• _EXERCISE AIM_
Reproduce the closing part of the entries exactly: the line with "Recorded Music, Inc." and all lines after it, ending with the last line, and nothing else.

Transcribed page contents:
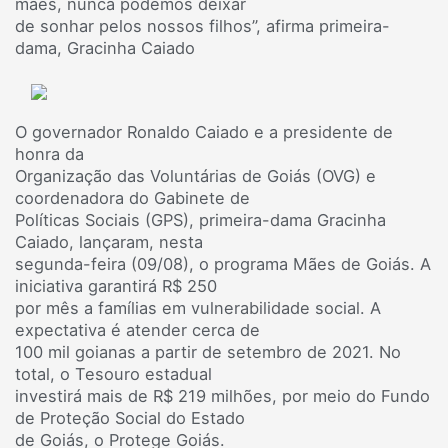
mães, nunca podemos deixar
de sonhar pelos nossos filhos”, afirma primeira-
dama, Gracinha Caiado
O governador Ronaldo Caiado e a presidente de
honra da
Organização das Voluntárias de Goiás (OVG) e
coordenadora do Gabinete de
Políticas Sociais (GPS), primeira-dama Gracinha
Caiado, lançaram, nesta
segunda-feira (09/08), o programa Mães de Goiás. A
iniciativa garantirá R$ 250
por mês a famílias em vulnerabilidade social. A
expectativa é atender cerca de
100 mil goianas a partir de setembro de 2021. No
total, o Tesouro estadual
investirá mais de R$ 219 milhões, por meio do Fundo
de Proteção Social do Estado
de Goiás, o Protege Goiás.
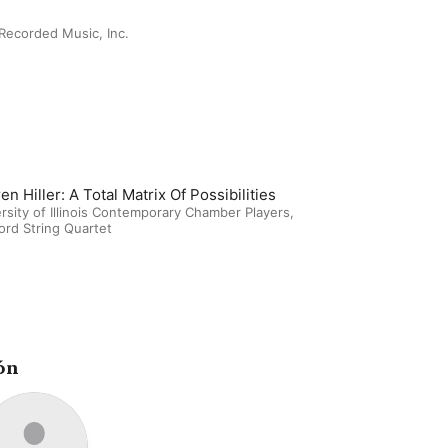
Recorded Music, Inc.
en Hiller: A Total Matrix Of Possibilities
rsity of Illinois Contemporary Chamber Players
,
rd String Quartet
ón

• _TASK OUTPUT_
Recorded Music, Inc.
en Hiller: A Total Matrix Of Possibilities
rsity of Illinois Contemporary Chamber Players
,
rd String Quartet
ón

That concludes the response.